### [Task instructions]
The answer must consist of every line from the data that holds the string "Table".

### [Given records]
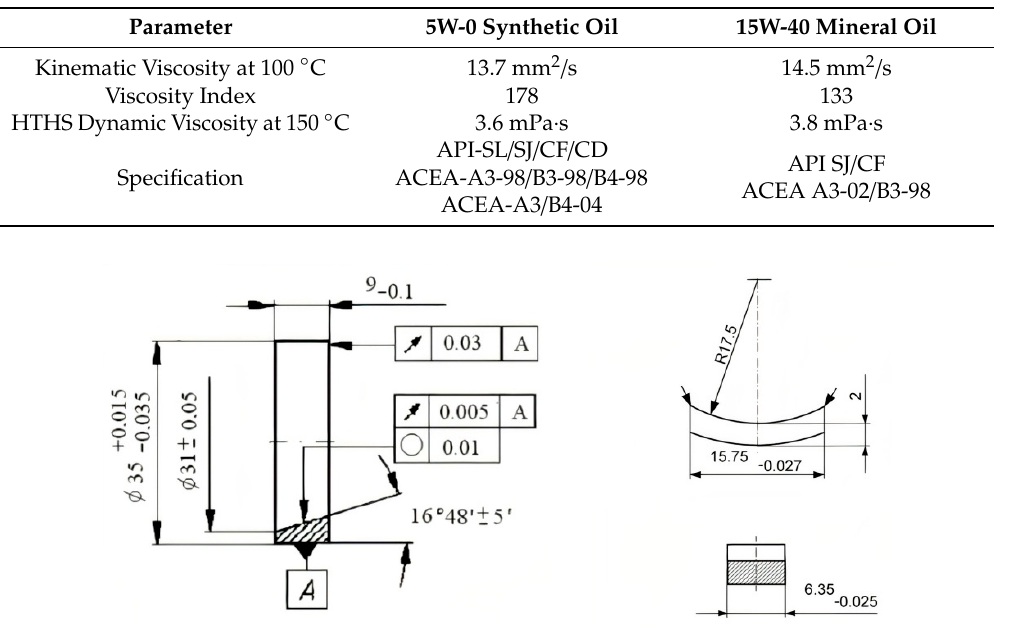
Figure 1. Dimensions of elements of the tested pair (mm).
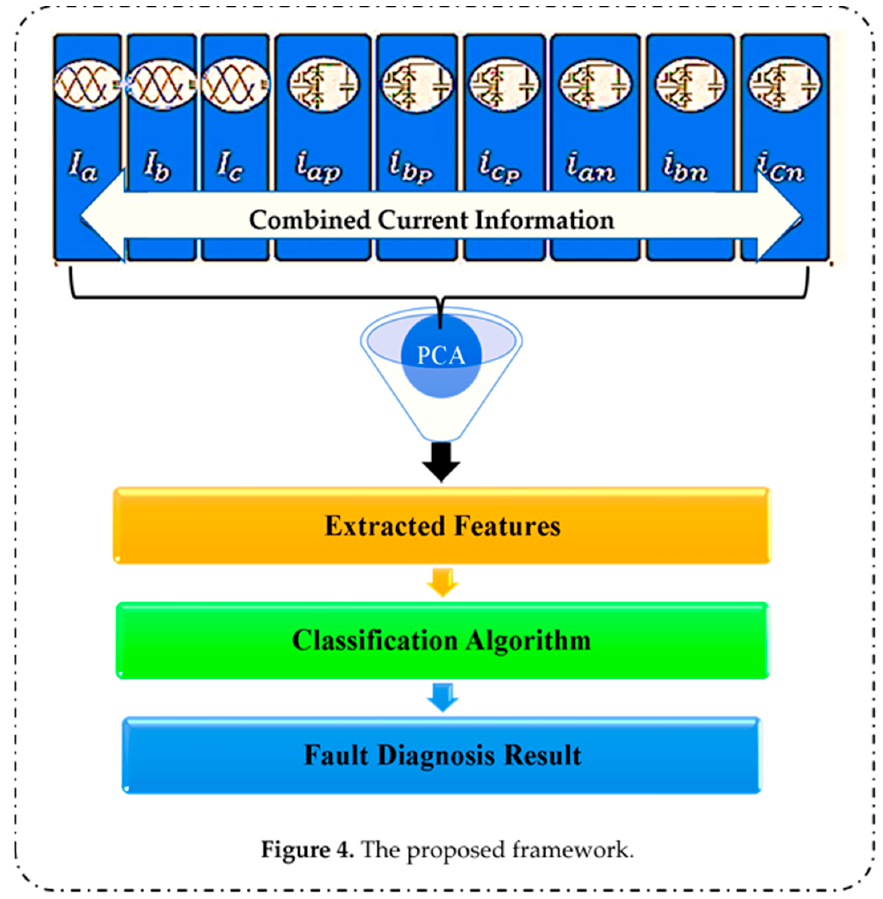
Figure 4. The proposed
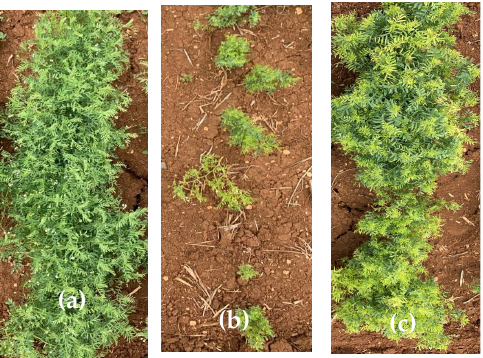
Figure 1. IG115370 ( a ) plot with no herbicide treatment; ( b ) plot treated with imazethapyr; ( c ) plot treated with metribuzin.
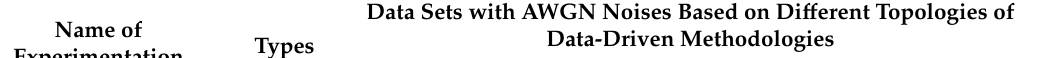
Table 6. Datasets of experimentations with AWGN noises based on di ff erent topologies of the data-driven methodologies: FFT + MPCA and FFT +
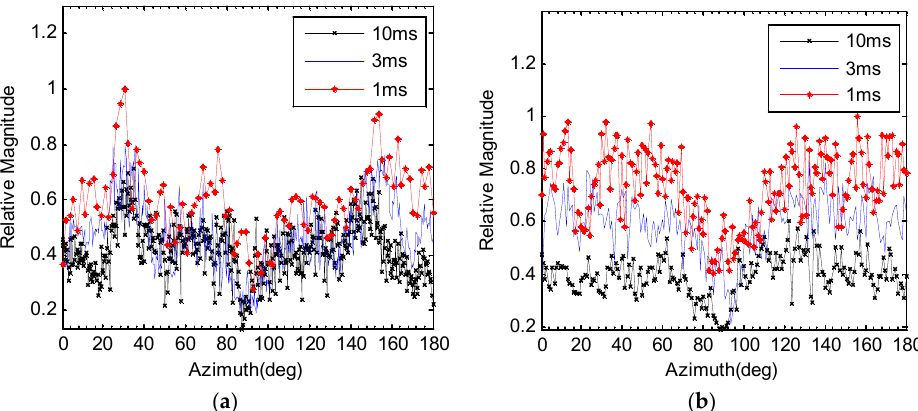
Figure 10. ( a ) Fluctuation intensity of the CW echo envelope with different pulse lengths; ( b ) fluctuation intensity of the wideband echo envelope with different pulse lengths.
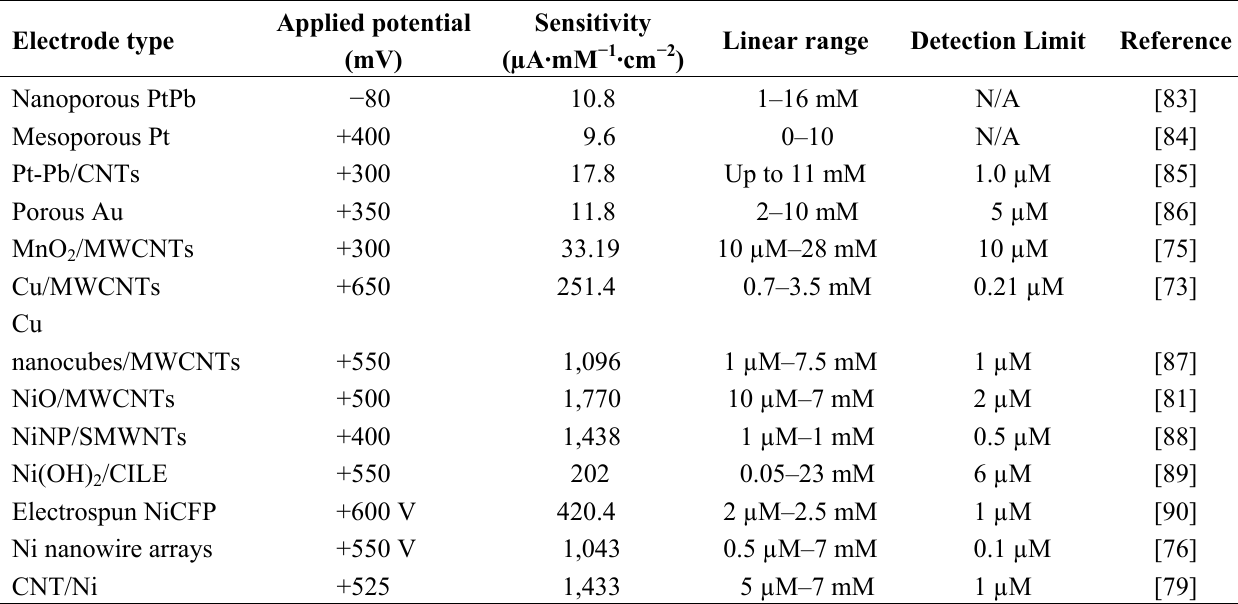
Table 1. Comparison of analytical performance of CNT/Ni nanocomposite sensor with different nonenzymatic glucose biosensors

### [Exercise response]
Table 6. Datasets of experimentations with AWGN noises based on di ff erent topologies of the data-driven methodologies: FFT + MPCA and FFT +
Table 1. Comparison of analytical performance of CNT/Ni nanocomposite sensor with different nonenzymatic glucose biosensors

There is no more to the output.